New Study Reveals Drinking Very Hot Beverages could Cause Oesophageal Cancer
A new research warns, sipping an extremely hot cup of tea or coffee can double the risk of oesophageal cancer or the cancer of the food pipe.
Scientists say drinking piping hot water damages the lining of the mouth and throat, which can further cause tumours. A study involving more than 50,000 people revealed those who regularly drank hot beverages at 75 C (167F) are at a risk of 2.4 times more than those who drink at 60 C (140 F).
Lead author Dr Farhad Islami, from the American Cancer Society, said: “Many people enjoy drinking tea, coffee, or other hot beverages. However, according to our report, drinking very hot tea can increase the risk of oesophageal cancer, and it is therefore advisable to wait until hot beverages cool down before drinking.”
The study, which has been published in the International Journal of Cancer, looked at the drinking habits of people residing in north-eastern Iran and in between the age group of 40 to 75. The study applies to other hot beverages as well, including hot chocolate.
In between 2004 to 2017, 317 cases of oesophageal cancer emerged. It is more common in men than women and affects people in their 60s or 70s.
Difficulties in swallowing, heartburn or indigestion, loss of appetite, weight loss, pain in upper area of stomach, chest or back, are common symptoms of oesophageal cancer.

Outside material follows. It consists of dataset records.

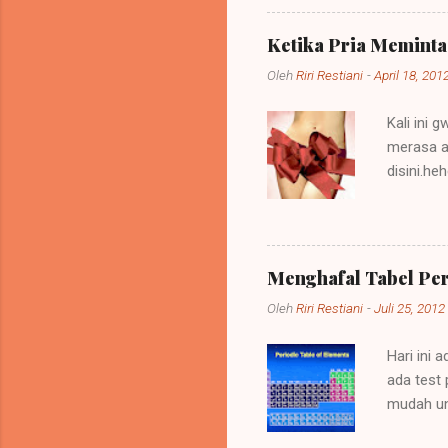
menempati tanah-tanah itu. 
memerintah (imperare) diseb
Ketika Pria Memint
diberi imperium itu ialah ra
Oleh
Riri Restiani
-
April 18, 201
Kali ini 
merasa a
disini.h
kepada p
oleh tind
heran ap
mendapat
Menghafal Tabel Pe
menggunak
Oleh
Riri Restiani
-
Juli 25, 2012
Zaman sek
hmm,,,, b
Hari ini 
ada test 
mudah unt
Didapat d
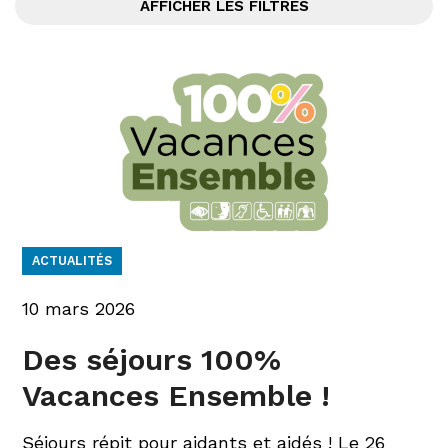
AFFICHER LES FILTRES
ACTUALITÉS
10 mars 2026
Des séjours 100%
Vacances Ensemble !
Séjours répit pour aidants et aidés ! Le 26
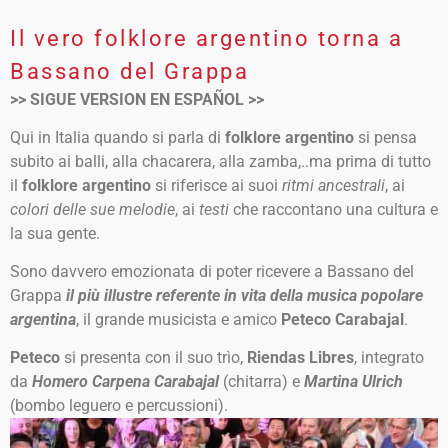
Il vero folklore argentino torna a
Bassano del Grappa
>> SIGUE VERSION EN ESPAÑOL >>
Qui in Italia quando si parla di
folklore argentino
si pensa
subito ai balli, alla chacarera, alla zamba,..ma prima di tutto
il
folklore argentino
si riferisce ai suoi
ritmi ancestrali
, ai
colori delle sue melodie
, ai
testi
che raccontano una cultura e
la sua gente.
Sono davvero emozionata di poter ricevere a Bassano del
Grappa
il più illustre referente in vita della musica popolare
argentina
, il grande musicista e amico
Peteco Carabajal
.
Peteco
si presenta con il suo trìo,
Riendas Libres
, integrato
da
Homero Carpena Carabajal
(chitarra) e
Martina Ulrich
(bombo leguero e percussioni).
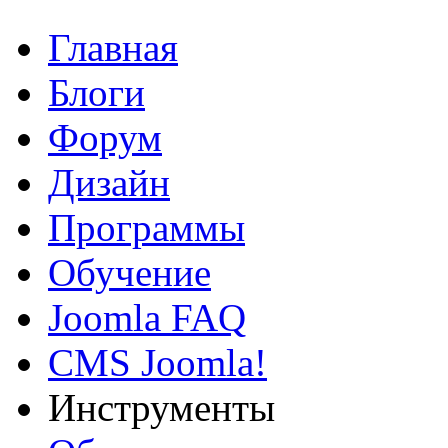
Главная
Блоги
Форум
Дизайн
Программы
Обучение
Joomla FAQ
CMS Joomla!
Инструменты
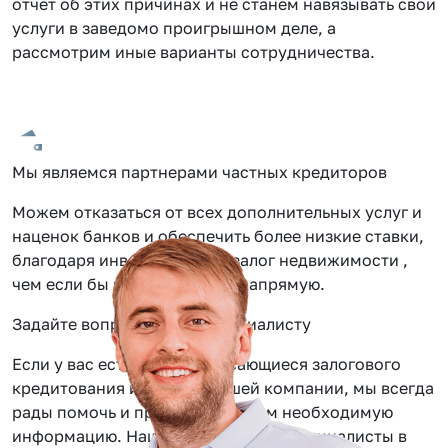
отчет об этих причинах и не станем навязывать свои
услуги в заведомо проигрышном деле, а
рассмотрим иные варианты сотрудничества.
Мы являемся партнерами частных кредиторов
Можем отказаться от всех дополнительных услуг и
наценок банков и обеспечить более низкие ставки,
благодаря инвестиции под залог недвижимости ,
чем если бы вы обращались напрямую.
Задайте вопрос нашему специалисту
Если у вас есть вопросы касающиеся залогового
кредитования или услуг нашей компании, мы всегда
рады помочь и предоставить вам необходимую
информацию. Наши сотрудники — специалисты в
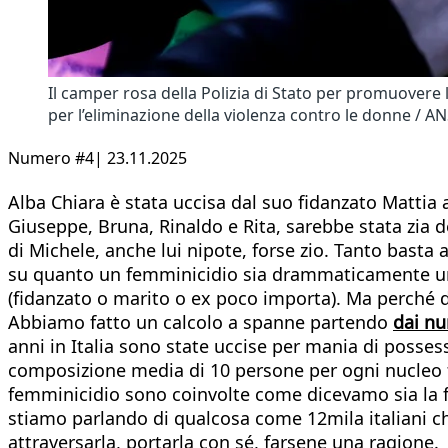
Il camper rosa della Polizia di Stato per promuovere
per l’eliminazione della violenza contro le donne / A
Numero #4| 23.11.2025
Alba Chiara è stata uccisa dal suo fidanzato Mattia a
Giuseppe, Bruna, Rinaldo e Rita, sarebbe stata zia del 
di Michele, anche lui nipote, forse zio. Tanto basta a
su quanto un femminicidio sia drammaticamente un f
(fidanzato o marito o ex poco importa). Ma perché 
Abbiamo fatto un calcolo a spanne partendo
dai nu
anni in Italia sono state uccise per mania di posses
composizione media di 10 persone per ogni nucleo fam
femminicidio sono coinvolte come dicevamo sia la fami
stiamo parlando di qualcosa come 12mila italiani che
attraversarla, portarla con sé, farsene una ragione.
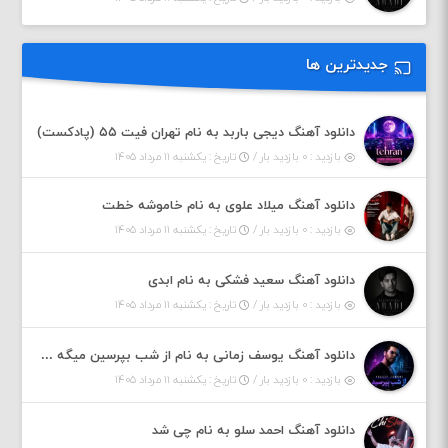
جدیدترین ها
دانلود آهنگ دیجی باربد به نام تهران فیت ۵۵ (پادکست)
بازدید : ۰ بازدید بار /
تاریخ : یکشنبه ۱۱ مرداد ۱۴۰۵
دانلود آهنگ میلاد علوی به نام خاموشه خطت
بازدید : ۰ بازدید بار /
تاریخ : یکشنبه ۱۱ مرداد ۱۴۰۵
دانلود آهنگ سعید فشکی به نام ابدی
بازدید : ۰ بازدید بار /
تاریخ : یکشنبه ۱۱ مرداد ۱۴۰۵
دانلود آهنگ یوسف زمانی به نام از شب بپرسین میگه چه روزگاری دارم
بازدید : ۰ بازدید بار /
تاریخ : یکشنبه ۱۱ مرداد ۱۴۰۵
دانلود آهنگ احمد سلو به نام چی شد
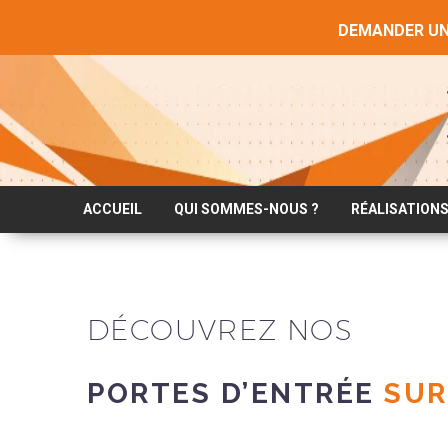
DEMANDER UN
[wpseo_breadcrumb]
ACCUEIL
QUI SOMMES-NOUS ?
RÉALISATION
DÉCOUVREZ NOS
PORTES D’ENTRÉE
SUR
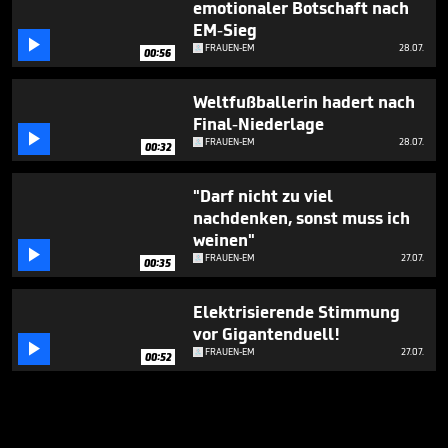
emotionaler Botschaft nach
EM-Sieg

FRAUEN-EM
28.07.
00:56
Weltfußballerin hadert nach
Final-Niederlage

FRAUEN-EM
28.07.
00:32
"Darf nicht zu viel
nachdenken, sonst muss ich
weinen"

FRAUEN-EM
27.07.
00:35
Elektrisierende Stimmung
vor Gigantenduell!

FRAUEN-EM
27.07.
00:52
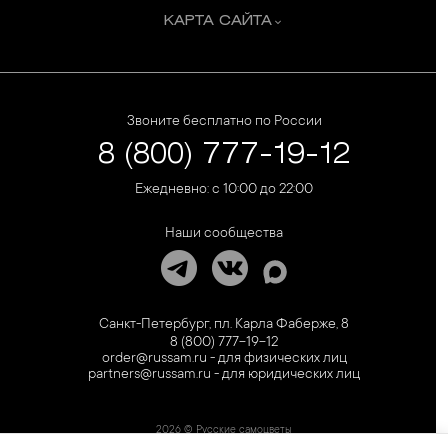
КАРТА САЙТА
Звоните бесплатно по России
8 (800) 777-19-12
Ежедневно: с 10:00 до 22:00
Наши сообщества
Санкт-Петербург, пл. Карла Фаберже, 8
8 (800) 777-19-12
order@russam.ru - для физических лиц
partners@russam.ru - для юридических лиц
2026 © Русские самоцветы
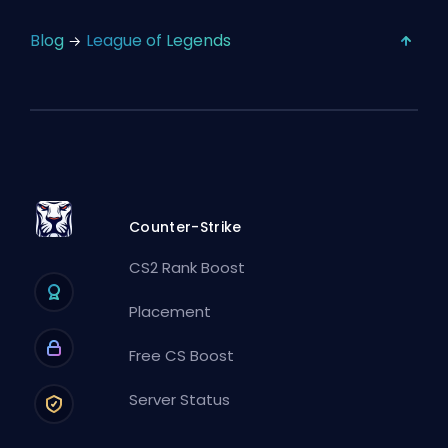
Blog
League of Legends
Counter-Strike
CS2 Rank Boost
Placement
Free CS Boost
Server Status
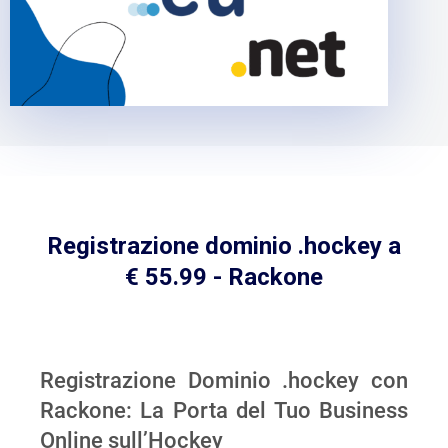
Registrazione dominio .hockey a
€ 55.99 - Rackone
Registrazione Dominio .hockey con
Rackone: La Porta del Tuo Business
Online sull’Hockey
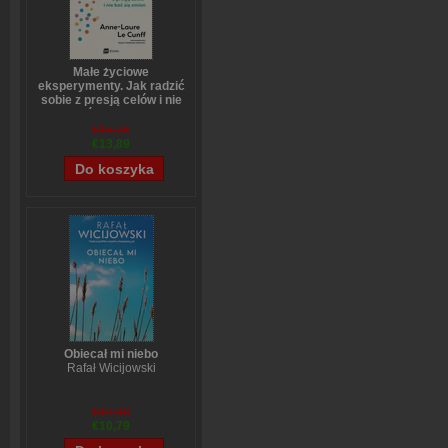
Małe życiowe
eksperymenty. Jak radzić
sobie z presją celów i nie
bać się zmian
Anne-Laure LeCunff
€15,75
€13,89
Obiecał mi niebo
Rafał Wicijowski
€13,43
€10,79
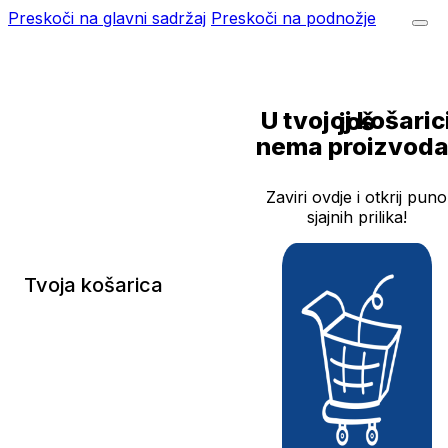
Preskoči na glavni sadržaj
Preskoči na podnožje
U tvojoj košarici još
nema proizvoda
Zaviri ovdje i otkrij puno
sjajnih prilika!
Tvoja košarica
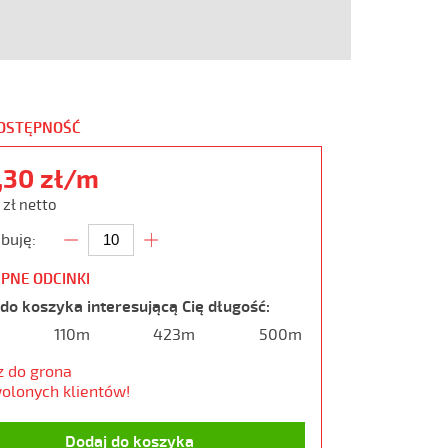
DOSTĘPNOŚĆ
,30 zł/m
 zł netto
buję:
PNE ODCINKI
do koszyka interesującą Cię długość:
110m
423m
500m
z do grona
olonych klientów!
Dodaj do koszyka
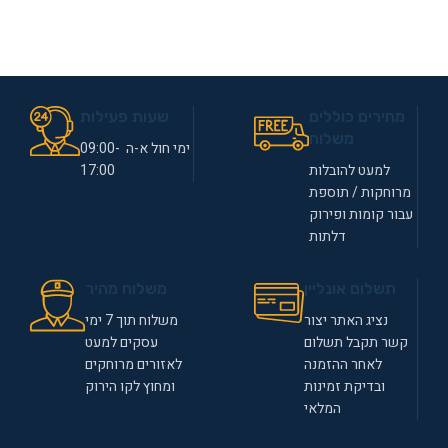
מחירים כוללים
שעות פעילות
משלוח
ימי חול א-ה 09:00-
למעט להובלות
17:00
מרוחקות / תוספת
עבור קומות ופירוק
דלתות
תשלום אונליין
משלוח מהיר
נציג האתר יצור
משלוח תוך 7 ימי
קשר תקבל תשלום
עסקים למעט
לאחר ההזמנה
לאזורים מרוחקים
ובדיקת זמינות
ומחוץ לקו הירוק
המלאי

Georgina Hill, health information officer at Cancer Research UK, said: “This study adds to the evidence that having drinks hotter than 60 degrees may increase the risk of oesophageal cancer, but most people in the UK don’t drink their tea at such high temperatures.
“As long you’re letting your tea cool down a bit before you drink it, or adding cold milk, you’re unlikely to be raising your cancer risk – and not smoking, keeping a healthy weight and cutting down on alcohol will do much more to stack the odds in your favour.”
The International Agency for Research on Cancer (IARC) in 2016 said drinking hot beverages above 65 C could cause cancer. When the IARC conducted research, it examined only a particular type of tea, mate, which is traditionally drunk very hot in South America, Asia, and Africa. However, they concluded that it was the temperature that could cause cancer and not the type of drink.